Narrativement, j'ai fort apprécié la construction qui oscille entre le point de vue de la mère, puis celui de la fille, dont les visions d'une même histoire d'élévation/stagnation de classe s'opposent et se complémentent. Le roman aurait pu frôler le cinq étoiles si l'autrice avait pris soin de mieux travailler les niveaux différenciés de langage (et donc de classes) de ses héroïnes.
Très belle histoire sur l'amour entre une mère et sa fille. Etant maman d'une petite fille de 18 mois, cette histoire m'a particulièrement touchée. Je me suis retrouvée tour à tour dans chacun des personnages principaux, m'identifiant à leur ressenti, à cet amour indescriptible que l'on ressent pour son enfant, mais aussi à ces sentiments envers ses parents sur lesquels on ne parvient pas toujours à mettre des mots. Très jolie lecture.
Un très joli récit à deux voix qui nous plonge dans une relation mère-fille à travers les grandes étapes de leurs vies. J'ai aussi trouvé très intéressant de parler du changement de classe social et des "transfuges", un sujet qui est peu traité "de l'intérieur" habituellement et qu'on découvre ici grâce aux paroles de Lili. Aurélie Valognes ne me déçoit jamais:)
Quel beau roman ! Écrit à deux voix, on suit une relation mère et fille tout au long de leur vie : fusion, éloignement, rapprochement… L’écriture est fluide, les sentiments sont forts et l’amour toujours présent. Le fait que Lilly, la fille, s’élève de classe sociale rajoute à la force du récit.
Magnifique témoignages à 2 voix. Les turpitudes de la transclase vue des 2 côtés. De belles courtes phrases pleines de sens. Un livre à lire absolument, que l'on soit parent ou enfant (ou les deux).
An honnest novel about about the relation between Lily and Gabrielle.Gabrielle brought up Lily alone.A really realistic novel to which every mother and daughter can relate to.
Un roman à double "je", l'histoire d'une mère et sa fille, dont l'ascension social perturbe leur relation. très belle écriture, on se plonge dans leur histoire qui peut resonner facilement en nous.
Un livre magnifique et très juste sur l’amour d’un parent, sur la difficulté de partir du foyer familial, sur l’expérience de transfuge de classe, de précarité, de réussite…
Je n'ai pas été conquise par ce livre, racontant l'histoire d'une mère et sa fille, qui, brillante, décide de gravir les classes sociales. J'ai aimé le double ''je'' permettant à chaque personnage de s'exprimer, et de voir comment chacune traverse les évènements avec sa propre subjectivité. J'ai trouvé l'histoire globalement bien écrite, mais ne me suis pas sentie happée.

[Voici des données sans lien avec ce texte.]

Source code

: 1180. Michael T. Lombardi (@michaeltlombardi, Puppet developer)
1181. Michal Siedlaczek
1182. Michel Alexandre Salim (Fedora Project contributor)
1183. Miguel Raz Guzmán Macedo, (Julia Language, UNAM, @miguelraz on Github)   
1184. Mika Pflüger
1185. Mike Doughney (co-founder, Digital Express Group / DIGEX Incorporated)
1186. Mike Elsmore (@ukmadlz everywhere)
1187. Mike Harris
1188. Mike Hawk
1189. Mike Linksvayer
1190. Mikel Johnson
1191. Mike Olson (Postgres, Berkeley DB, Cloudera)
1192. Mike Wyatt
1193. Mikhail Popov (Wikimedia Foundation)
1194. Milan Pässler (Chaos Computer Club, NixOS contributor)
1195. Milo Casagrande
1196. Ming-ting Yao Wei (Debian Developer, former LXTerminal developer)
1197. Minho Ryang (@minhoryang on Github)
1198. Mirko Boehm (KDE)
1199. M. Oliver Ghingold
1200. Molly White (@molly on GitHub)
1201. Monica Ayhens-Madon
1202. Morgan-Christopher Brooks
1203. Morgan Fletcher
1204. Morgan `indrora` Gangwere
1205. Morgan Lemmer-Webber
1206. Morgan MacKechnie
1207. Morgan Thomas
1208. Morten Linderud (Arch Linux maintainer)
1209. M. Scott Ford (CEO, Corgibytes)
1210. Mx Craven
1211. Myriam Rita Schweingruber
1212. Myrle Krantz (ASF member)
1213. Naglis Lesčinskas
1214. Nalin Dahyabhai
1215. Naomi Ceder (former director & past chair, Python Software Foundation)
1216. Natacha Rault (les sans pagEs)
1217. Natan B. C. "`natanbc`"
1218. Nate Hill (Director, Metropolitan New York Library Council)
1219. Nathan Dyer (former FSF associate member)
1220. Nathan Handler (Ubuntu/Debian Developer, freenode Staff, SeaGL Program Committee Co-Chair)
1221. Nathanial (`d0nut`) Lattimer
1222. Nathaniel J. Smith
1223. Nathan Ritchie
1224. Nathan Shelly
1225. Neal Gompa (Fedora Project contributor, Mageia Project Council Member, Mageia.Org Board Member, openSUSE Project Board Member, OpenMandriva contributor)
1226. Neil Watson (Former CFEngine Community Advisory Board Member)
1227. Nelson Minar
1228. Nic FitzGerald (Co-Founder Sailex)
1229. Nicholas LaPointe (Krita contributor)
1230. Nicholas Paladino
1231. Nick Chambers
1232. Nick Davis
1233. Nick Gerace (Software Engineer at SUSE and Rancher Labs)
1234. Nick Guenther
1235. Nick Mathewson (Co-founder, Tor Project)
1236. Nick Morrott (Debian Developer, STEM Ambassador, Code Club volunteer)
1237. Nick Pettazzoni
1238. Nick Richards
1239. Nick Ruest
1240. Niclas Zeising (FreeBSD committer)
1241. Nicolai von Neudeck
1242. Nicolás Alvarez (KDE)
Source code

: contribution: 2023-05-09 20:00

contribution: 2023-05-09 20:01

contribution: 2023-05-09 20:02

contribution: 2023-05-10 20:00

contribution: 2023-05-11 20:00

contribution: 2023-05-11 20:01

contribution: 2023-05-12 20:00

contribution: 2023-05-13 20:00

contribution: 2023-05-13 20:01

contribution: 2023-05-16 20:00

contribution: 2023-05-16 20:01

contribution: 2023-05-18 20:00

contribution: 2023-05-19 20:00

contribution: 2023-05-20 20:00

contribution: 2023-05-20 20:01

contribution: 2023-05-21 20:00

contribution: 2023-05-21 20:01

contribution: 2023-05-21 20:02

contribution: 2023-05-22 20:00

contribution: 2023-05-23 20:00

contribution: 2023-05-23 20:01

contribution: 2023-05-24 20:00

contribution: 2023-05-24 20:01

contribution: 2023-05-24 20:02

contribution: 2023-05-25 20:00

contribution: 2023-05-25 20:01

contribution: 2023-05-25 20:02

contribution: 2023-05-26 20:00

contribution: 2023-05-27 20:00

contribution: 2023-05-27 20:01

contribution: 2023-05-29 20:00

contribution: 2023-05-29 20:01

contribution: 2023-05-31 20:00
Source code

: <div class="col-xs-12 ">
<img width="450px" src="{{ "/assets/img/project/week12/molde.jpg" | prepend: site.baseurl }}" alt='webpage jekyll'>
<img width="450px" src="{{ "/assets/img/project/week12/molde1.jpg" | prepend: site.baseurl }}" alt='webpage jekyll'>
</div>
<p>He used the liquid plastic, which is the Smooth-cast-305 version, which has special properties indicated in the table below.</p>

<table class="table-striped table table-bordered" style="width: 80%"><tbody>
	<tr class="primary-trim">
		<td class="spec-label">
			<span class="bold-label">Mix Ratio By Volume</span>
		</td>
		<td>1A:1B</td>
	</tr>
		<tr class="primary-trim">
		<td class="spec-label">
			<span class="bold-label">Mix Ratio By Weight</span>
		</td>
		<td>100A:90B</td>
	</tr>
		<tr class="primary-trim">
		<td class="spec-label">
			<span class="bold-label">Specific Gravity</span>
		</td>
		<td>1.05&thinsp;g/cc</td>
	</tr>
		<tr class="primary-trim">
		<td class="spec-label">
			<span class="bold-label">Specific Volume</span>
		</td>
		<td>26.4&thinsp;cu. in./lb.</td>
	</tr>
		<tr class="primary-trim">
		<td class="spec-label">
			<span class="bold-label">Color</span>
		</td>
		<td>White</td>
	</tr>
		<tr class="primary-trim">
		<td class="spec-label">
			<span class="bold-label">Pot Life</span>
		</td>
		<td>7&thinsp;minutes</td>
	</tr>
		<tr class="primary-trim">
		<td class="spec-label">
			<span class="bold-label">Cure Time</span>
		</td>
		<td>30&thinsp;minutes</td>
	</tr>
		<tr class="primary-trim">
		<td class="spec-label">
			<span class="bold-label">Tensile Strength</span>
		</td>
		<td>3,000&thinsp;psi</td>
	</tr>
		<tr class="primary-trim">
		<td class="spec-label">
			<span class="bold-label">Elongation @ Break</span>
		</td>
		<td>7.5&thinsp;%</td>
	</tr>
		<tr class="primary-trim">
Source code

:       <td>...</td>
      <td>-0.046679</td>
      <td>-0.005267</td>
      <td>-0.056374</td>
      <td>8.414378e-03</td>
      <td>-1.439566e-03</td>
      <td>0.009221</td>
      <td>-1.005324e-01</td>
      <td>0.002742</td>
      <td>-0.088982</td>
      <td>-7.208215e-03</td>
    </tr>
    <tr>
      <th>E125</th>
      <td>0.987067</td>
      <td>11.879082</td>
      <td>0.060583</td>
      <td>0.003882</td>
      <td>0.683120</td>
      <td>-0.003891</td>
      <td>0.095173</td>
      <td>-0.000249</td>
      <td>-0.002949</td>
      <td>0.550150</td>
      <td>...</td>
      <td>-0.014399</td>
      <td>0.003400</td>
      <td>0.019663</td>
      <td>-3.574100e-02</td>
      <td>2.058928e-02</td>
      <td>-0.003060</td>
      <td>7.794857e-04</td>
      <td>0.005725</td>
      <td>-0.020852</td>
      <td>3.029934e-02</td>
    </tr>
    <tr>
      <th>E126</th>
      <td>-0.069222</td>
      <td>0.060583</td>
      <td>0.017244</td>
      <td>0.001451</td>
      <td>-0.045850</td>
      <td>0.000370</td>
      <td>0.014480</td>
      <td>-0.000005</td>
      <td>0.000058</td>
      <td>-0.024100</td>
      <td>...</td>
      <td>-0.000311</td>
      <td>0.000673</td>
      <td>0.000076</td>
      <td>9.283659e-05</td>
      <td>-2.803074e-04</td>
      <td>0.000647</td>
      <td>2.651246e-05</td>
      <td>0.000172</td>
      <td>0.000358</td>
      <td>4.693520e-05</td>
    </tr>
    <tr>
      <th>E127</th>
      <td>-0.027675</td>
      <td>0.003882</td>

Une histoire charmante et émouvante, narrée à la fois par la mère et sa fille. J’ai aimé les changements de point de vue qui donnent un autre aspect à l’histoire. Toutefois, je ne partage pas entièrement certaines idées, notamment celle que l'on peut toujours tout pardonner, parce que la vie est trop courte. La fin me semble trop idéalisée et éloignée de la réalité, écrite pour que cela soit une « happy ending ».